FanDuel Co-Founder Nigel Eccles Sues Preferred Shareholders

Nigel Eccles, co-founder of FanDuel, and several others, have filled a suit against the company’s preferred shareholders. They claim the FD was deliberately undervalued in the recent Paddy Power Betfair takeover.

Did FanDuel’s value rise considerably after PASPA was repealled? That’s one of the questions that will be put before a Scottish court as they consider a lawsuit filed by Nigel Eccles – Co-founder of FanDuel – against the company’s preferred shareholders.

Paddy Power Betfair recently acquired FanDuel for $465 million, but Eccles is arguing that the valuation was too low considering the recent repeal of PASPA, which for example led to Paddy Power Betfair’s stock price rising 28% in the following weeks.

Because of a so-called ‘waterfall’ agreement, the price was too low to see Eccles and other employees get any payment from the Paddy Power Betfair/FanDuel deal.

Eccles, who helped found FanDuel back in 2009, was CEO until just six months before the acquisition, is filing the lawsuit along with his wife, Lesley Eccles (former CMO), Tom Griffiths (former CPO) and Rob Jones (corporate advisor).

They are arguing that the FanDuel board deliberately undervalued the company, with the intention of preventing himself and other employees sharing over $120 million, while making sure that large institutional investment funds got all the rewards. They aim to force the preferred shareholders to buy the founders’ ordinary shares at market value.

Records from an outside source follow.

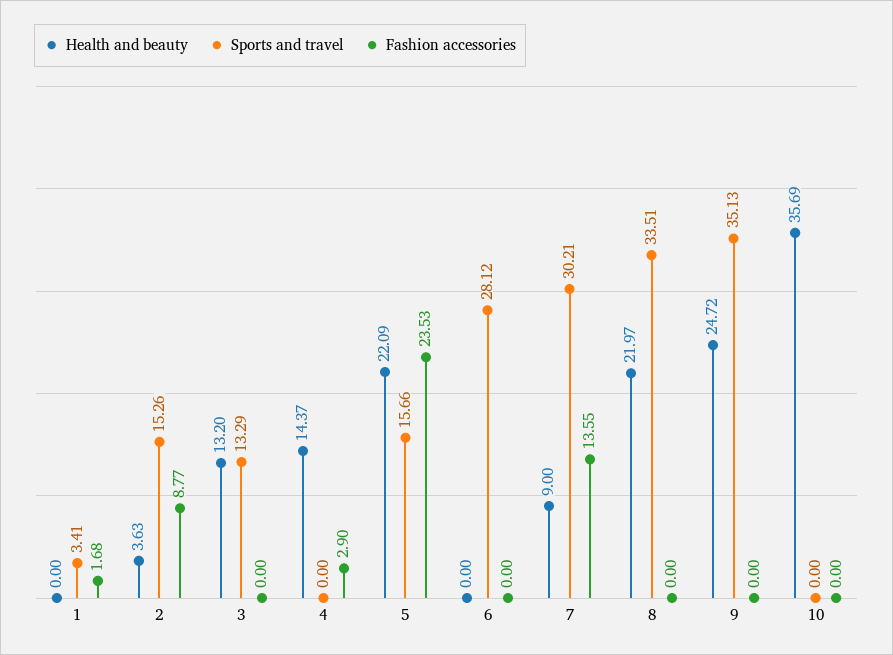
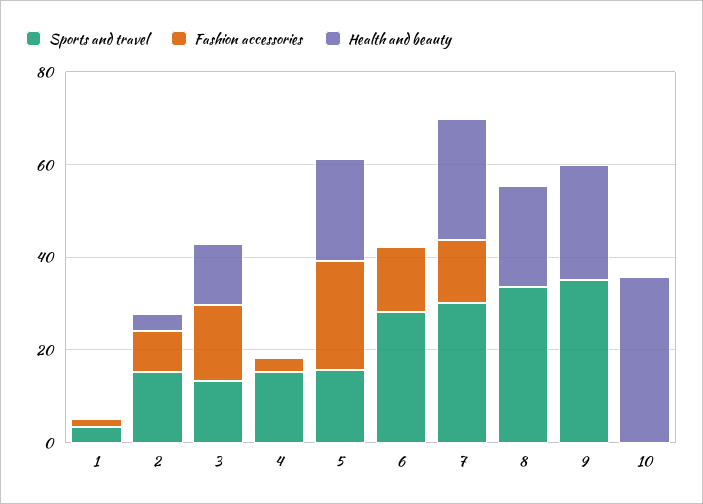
Fashion accessories, 3: 0 -> 15
Health and beauty, 4: 14.37 -> 0
Sports and travel, 4: 0 -> 15
Fashion accessories, 6: 0 -> 15
Health and beauty, 7: 9 -> 25

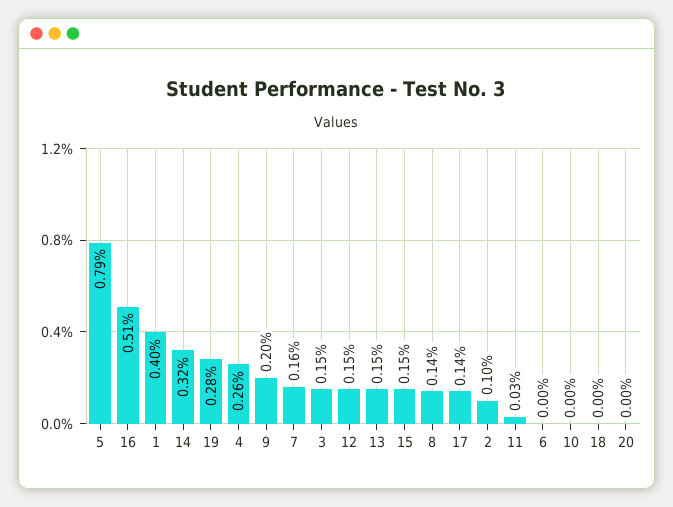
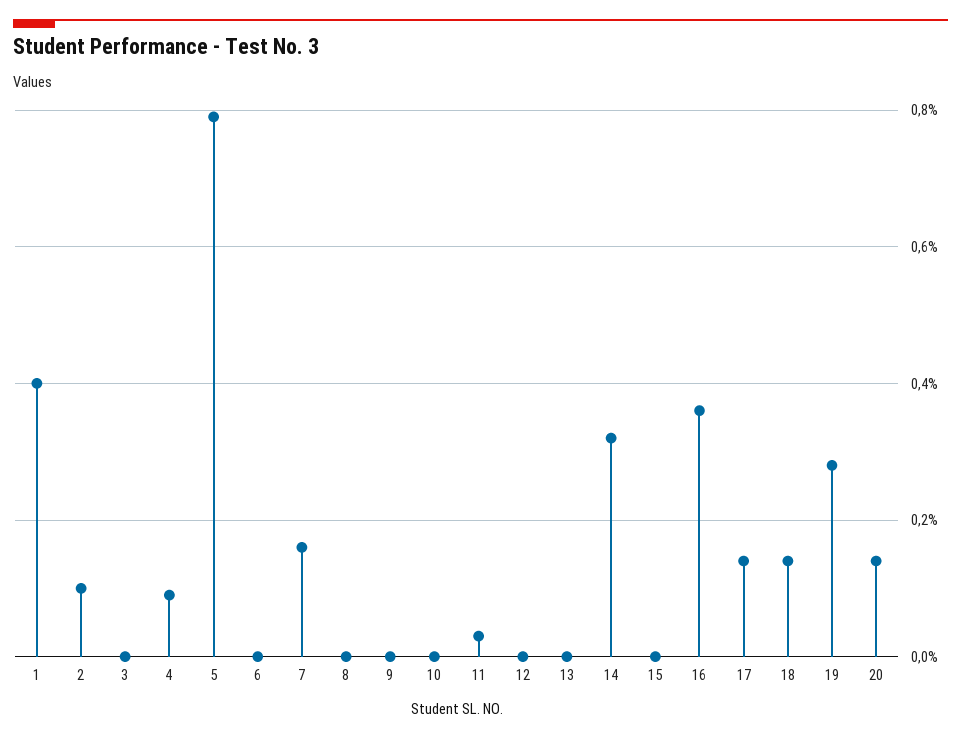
16: 0.51 -> 0.35
4: 0.26 -> 0.1
9: 0.2 -> 0
3: 0.15 -> 0
12: 0.15 -> 0
13: 0.15 -> 0
15: 0.15 -> 0
8: 0.14 -> 0
18: 0 -> 0.15
20: 0 -> 0.15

The petition filed with the court reads:

“The board of directors, which is de facto controlled by institutional investors, who stand to benefit from the purported share transaction as a result of their large holdings of preferential shares, has acted unfairly and has caused prejudice to the Petitioners,

“The decision of the board…not to seek and act upon a new market valuation in the face of a material event, which is likely to have significantly increased the market valuation of FanDuel, is a breach of its fiduciary duties,”

One of the key points that will be argued is whether the repeal of PASPA, which gives all US states the opportunity to regulate sports betting, thus opening up enormous new markets, should have a bearing on the value of FanDuel, given the fact that it was not operating as a sports betting firm at the time of the PPB takeover.

The petitioners will argue that because FanDuel was involved in real money sports games and had a huge amount of date on customers who love sports and regularly engage in real money sports-related contests, its obviously became a more valuable acquisition after PASPA was repealed.

The argument does seem quite logical, especially when you consider that now, in the post-PASPA USA, FanDuel is very visible in the sports betting industry, with branded sportsbooks at locations like Meadowlands, New Jersey.

But, on the other side, the management at FanDuel insist they negotiated the best deal they could, considering the then declining fortunes of the company – driven in large part by a failed merger with DraftKings, and a host of costly legal conflicts regarding the legality of daily fantasy sports betting in several states.

In an email, a FanDuel spokesman told Recode:

“The petition is simply not rooted in facts of reality…. The facts are that this was a sound business transaction that achieved the highest valuation possible for shareholders and was the right strategic move for the company’s future.”